Set down the data below in full and exactly, minus the pictures.

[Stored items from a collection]

^^^^

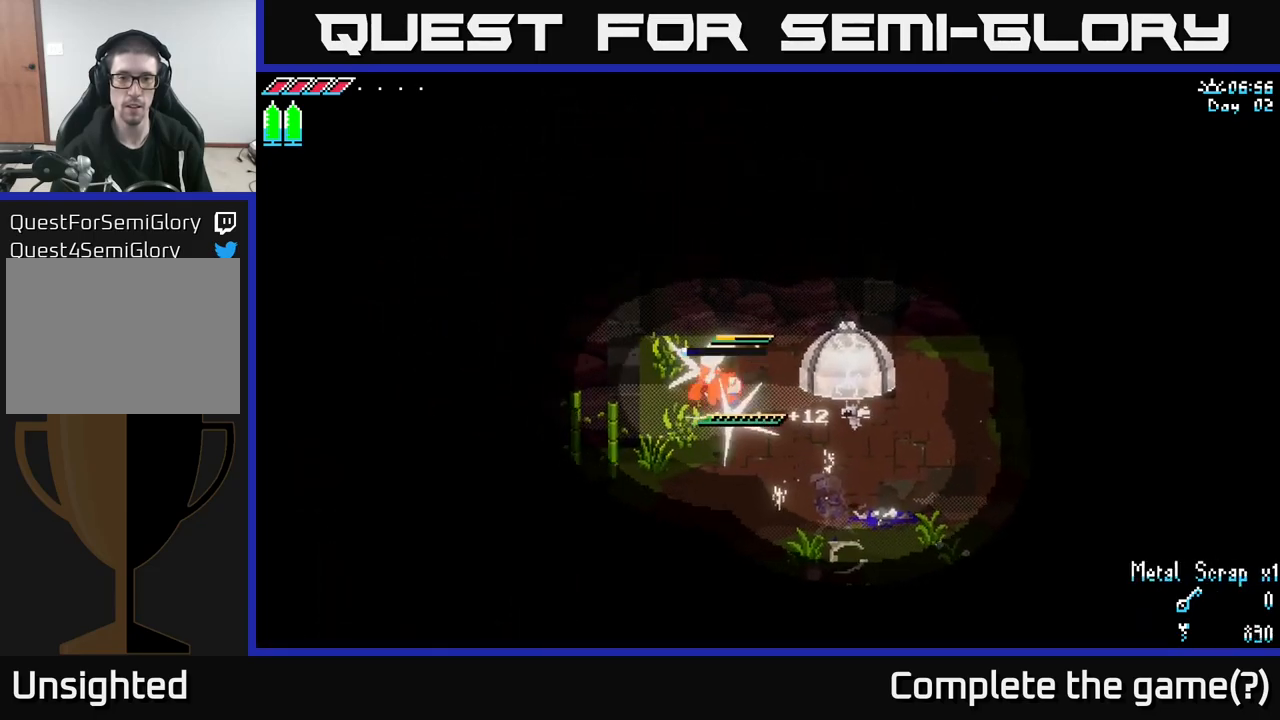
{"dt_ms": 500, "buttons": [], "left_stick": "down", "right_stick": "center", "events": [[84, "left_stick", "center"], [234, "left_stick", "down-left"], [400, "left_stick", "down"]]}
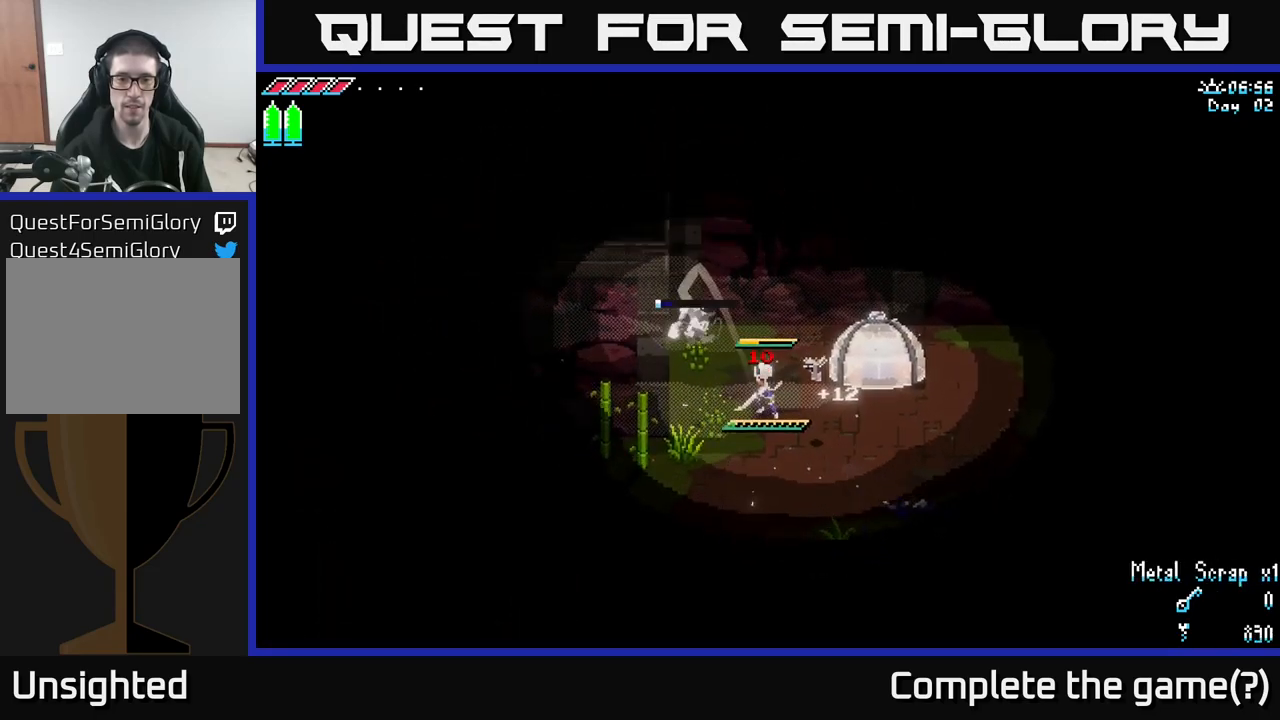
{"dt_ms": 500, "buttons": ["L1"], "left_stick": "center", "right_stick": "center", "events": [[167, "left_stick", "down-right"], [467, "left_stick", "center"], [500, "L1", "down"]]}
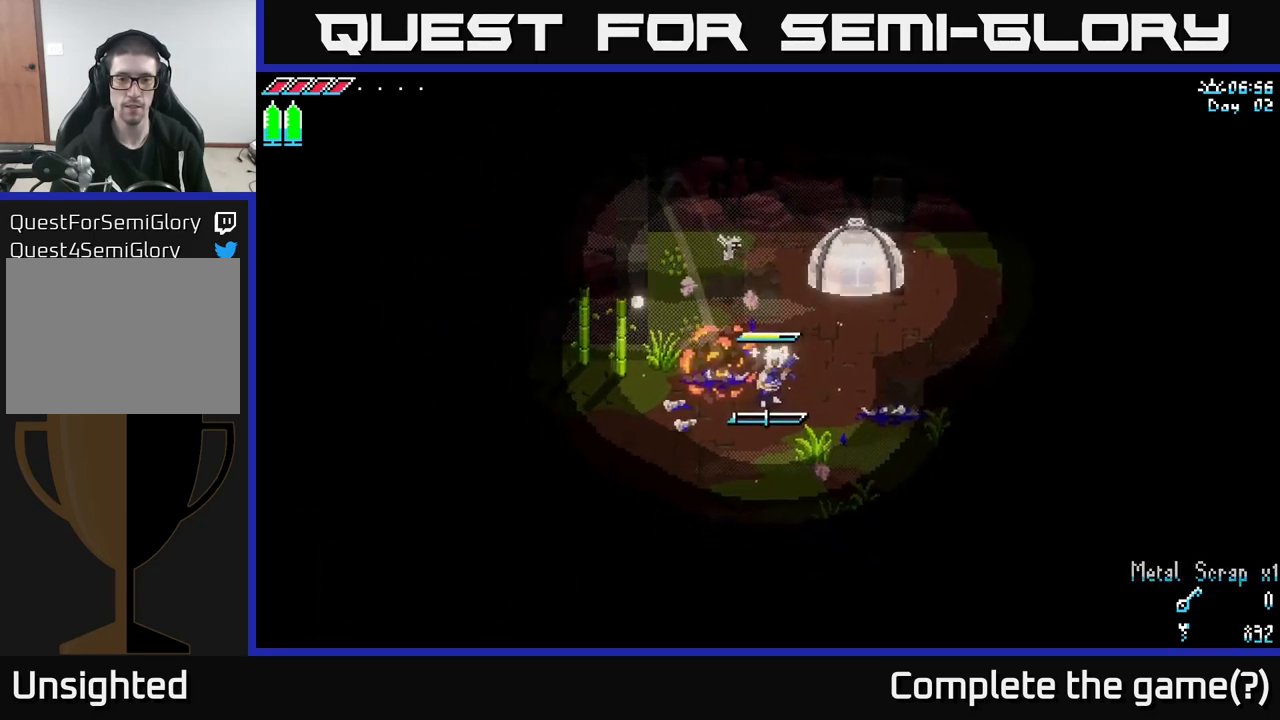
{"dt_ms": 500, "buttons": ["L1"], "left_stick": "center", "right_stick": "center", "events": [[117, "L1", "up"], [484, "L1", "down"]]}
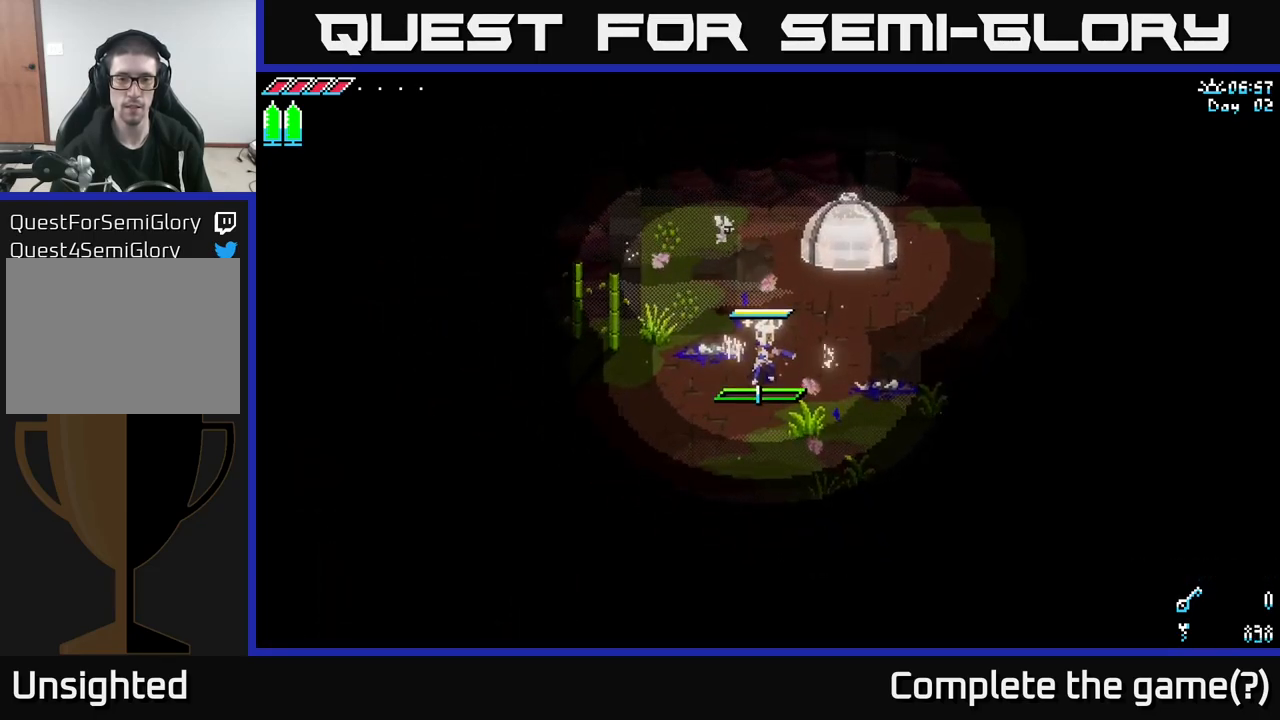
{"dt_ms": 500, "buttons": [], "left_stick": "center", "right_stick": "center", "events": [[100, "L1", "up"]]}
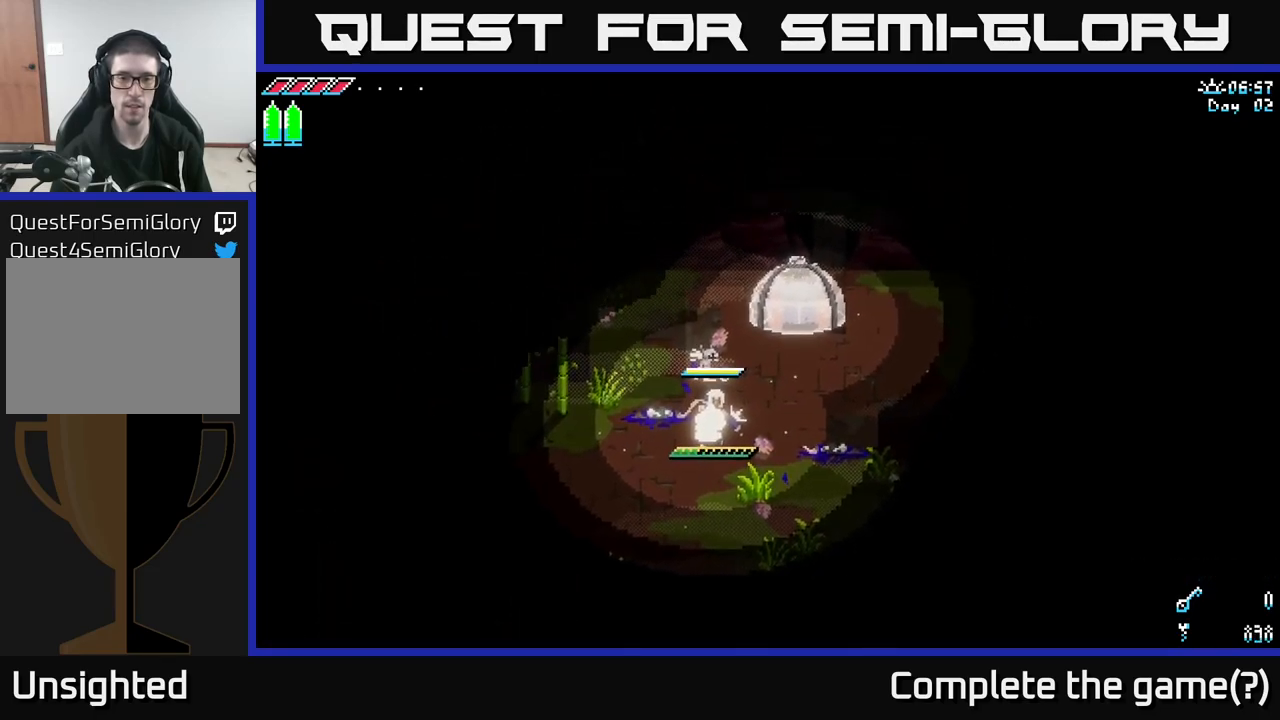
{"dt_ms": 500, "buttons": [], "left_stick": "center", "right_stick": "center", "events": []}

^^^^

• ANSWER AREA:
{"dt_ms": 500, "buttons": [], "left_stick": "down", "right_stick": "center", "events": [[84, "left_stick", "center"], [234, "left_stick", "down-left"], [400, "left_stick", "down"]]}
{"dt_ms": 500, "buttons": ["L1"], "left_stick": "center", "right_stick": "center", "events": [[167, "left_stick", "down-right"], [467, "left_stick", "center"], [500, "L1", "down"]]}
{"dt_ms": 500, "buttons": ["L1"], "left_stick": "center", "right_stick": "center", "events": [[117, "L1", "up"], [484, "L1", "down"]]}
{"dt_ms": 500, "buttons": [], "left_stick": "center", "right_stick": "center", "events": [[100, "L1", "up"]]}
{"dt_ms": 500, "buttons": [], "left_stick": "center", "right_stick": "center", "events": []}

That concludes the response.